The U.S. marks 10 million patents
This article originally appeared in the Washington Times
On Wednesday, the U.S. Patent and Trademark Office (USPTO) marked the granting of the nation’s 10 millionth patent. Patent filings and issuances are at historically high levels, with more than 2.8 million active patents in the United States, which is both good and troubling news.
This plethora of patenting is the scorecard of a championship American season of innovation. But it has also given rise to challenges that could cut that season short. With the USPTO receiving more than 650K patent applications a year and issuing more than 350,000 patents a year based on an average examination time of 19 hours per patent, many invalid patents have been mixed in with the valid and valuable ones in recent years.
The most innovative tech products — smart phones, for example — can be covered by tens or hundreds of thousands of patents. It is almost a certainty that many of those patents are invalid, leading to a contamination of the innovation ecosystem. The danger underscores the value of recent reforms that are helping to clear the system of the USPTO’s mistakes.
Coinciding with the recent record highs in U.S. patents being issued has been the passage and implementation of the America Invents Act, which created the inter-partes review (IPR) process. The IPR process has been a necessary advancement for improving patent quality and creating stability to innovators threatened by invalid patents.
With the increasing complexity and volume of new technology, patent
s that should not be granted — either because someone else already owned the technology or the public did — can slip by overworked USPTO examiners. Especially before the U.S. Supreme Court helped clarify patent subject matter eligibility in cases such as Alice vs. CLS Bank in 2014, there had been a deluge of low-quality patents feeding exploitative litigation, which threaten to freeze up confidence in the patent system and stall innovation.
But IPR has allowed the patent office to course correct mistakes it has made, rather than dragging each case of a challenged patent through the court system, which could take months if not years. It replaced the risks and costs of frivolous patents with the predictability and stability that entrepreneurs, patent holders, capital providers and corporations needed to go forward with investments.
The process is fair. It gives challengers and defenders a chance to be heard before an independent panel within the Patent Office, the Patent Trial and Appeal Board, which uses the same standards as patent examiners. Dissatisfied parties may appeal to federal court.
The process is selective. Over 99.8 percent of all active patents and 83 percent of litigated patents never face an IPR. Of the more than 8,000 petitions filed, only 16 percent have resulted in a loss for the patentee by a written decision invalidating all claims.
The board is careful in its reviews. Of the 3,120 petitions instituted and resolved, some or all patent claims survive in the majority (1,816 or 58 percent) of petitions. In fact, patentees win before the Patent Trial and Appeal Board on validity issues more often than in federal court.
Moreover, the process works, reducing by half the litigation that peaked in 2011.
The result? Over the past five years, since the adoption of the act and the launch of the IPR process, the 300 U.S. companies with the highest R&D spends collectively increased that spending by 44 percent.

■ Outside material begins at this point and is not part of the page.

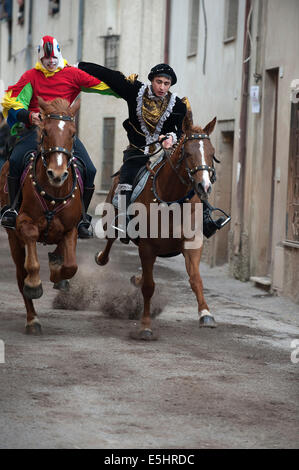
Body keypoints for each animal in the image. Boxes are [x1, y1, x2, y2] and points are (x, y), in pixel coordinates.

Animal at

During that time, the Kauffman Index of Startup Activity shows a 194 percent increase in overall startup activity. Venture capital funding nearly doubled, and the United States climbing from 10th to 4th in the rankings of the Global Innovation Index.
The awarding of the 10 millionth patent is a good reminder that one reason the U.S. has achieved this level of success is the America Invents Act, and the IPR process it spawned. To protect America’s patent quality, this process needs to be preserved, protected and strengthened.
John Thorne is a partner at Kellogg Hansen and general counsel of the High Tech Inventors Alliance, an association of Adobe, Amazon, Cisco, Dell, Google, Intel, Oracle and Salesforce.